• **Instructions to follow**:
From the entries that follow, copy exactly the lines beginning at the line holding "ine et savoureuse." and continuing through the line holding "podlahy 2400 mm".

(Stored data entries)
++++++++

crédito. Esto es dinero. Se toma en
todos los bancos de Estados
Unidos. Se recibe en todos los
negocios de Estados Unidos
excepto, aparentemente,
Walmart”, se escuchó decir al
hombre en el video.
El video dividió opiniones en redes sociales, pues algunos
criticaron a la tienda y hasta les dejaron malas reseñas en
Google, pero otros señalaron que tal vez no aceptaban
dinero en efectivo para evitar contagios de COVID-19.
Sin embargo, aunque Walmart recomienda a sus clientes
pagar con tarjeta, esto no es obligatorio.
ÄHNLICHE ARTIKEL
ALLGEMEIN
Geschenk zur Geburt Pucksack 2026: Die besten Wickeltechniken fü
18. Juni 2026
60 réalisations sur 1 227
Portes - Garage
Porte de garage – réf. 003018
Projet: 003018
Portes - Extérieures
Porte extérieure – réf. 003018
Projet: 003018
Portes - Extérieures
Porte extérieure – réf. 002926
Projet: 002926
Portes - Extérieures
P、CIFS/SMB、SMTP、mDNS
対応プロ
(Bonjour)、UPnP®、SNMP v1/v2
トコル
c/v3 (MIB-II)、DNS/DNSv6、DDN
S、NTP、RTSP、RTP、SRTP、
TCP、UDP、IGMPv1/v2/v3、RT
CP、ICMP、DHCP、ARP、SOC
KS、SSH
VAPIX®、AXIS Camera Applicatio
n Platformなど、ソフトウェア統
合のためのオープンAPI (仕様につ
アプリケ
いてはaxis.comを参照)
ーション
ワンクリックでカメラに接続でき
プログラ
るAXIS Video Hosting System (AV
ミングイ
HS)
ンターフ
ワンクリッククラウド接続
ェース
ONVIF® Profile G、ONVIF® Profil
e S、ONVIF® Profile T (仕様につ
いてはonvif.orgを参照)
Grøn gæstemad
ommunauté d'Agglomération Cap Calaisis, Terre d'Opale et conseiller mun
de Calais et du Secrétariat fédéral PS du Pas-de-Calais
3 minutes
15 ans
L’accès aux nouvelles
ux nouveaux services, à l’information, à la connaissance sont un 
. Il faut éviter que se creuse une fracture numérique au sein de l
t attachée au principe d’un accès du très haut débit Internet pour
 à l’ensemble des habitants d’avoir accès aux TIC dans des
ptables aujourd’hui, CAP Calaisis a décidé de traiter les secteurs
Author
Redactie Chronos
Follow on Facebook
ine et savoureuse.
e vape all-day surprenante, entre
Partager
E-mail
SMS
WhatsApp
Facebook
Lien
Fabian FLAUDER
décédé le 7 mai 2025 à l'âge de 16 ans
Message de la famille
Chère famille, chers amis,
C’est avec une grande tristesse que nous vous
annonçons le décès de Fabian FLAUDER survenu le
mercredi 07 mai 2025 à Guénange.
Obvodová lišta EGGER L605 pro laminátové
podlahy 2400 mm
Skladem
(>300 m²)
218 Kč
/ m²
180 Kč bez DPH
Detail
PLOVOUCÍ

++++++++

• **Reply to the exercise**:
ine et savoureuse.
e vape all-day surprenante, entre
Partager
E-mail
SMS
WhatsApp
Facebook
Lien
Fabian FLAUDER
décédé le 7 mai 2025 à l'âge de 16 ans
Message de la famille
Chère famille, chers amis,
C’est avec une grande tristesse que nous vous
annonçons le décès de Fabian FLAUDER survenu le
mercredi 07 mai 2025 à Guénange.
Obvodová lišta EGGER L605 pro laminátové
podlahy 2400 mm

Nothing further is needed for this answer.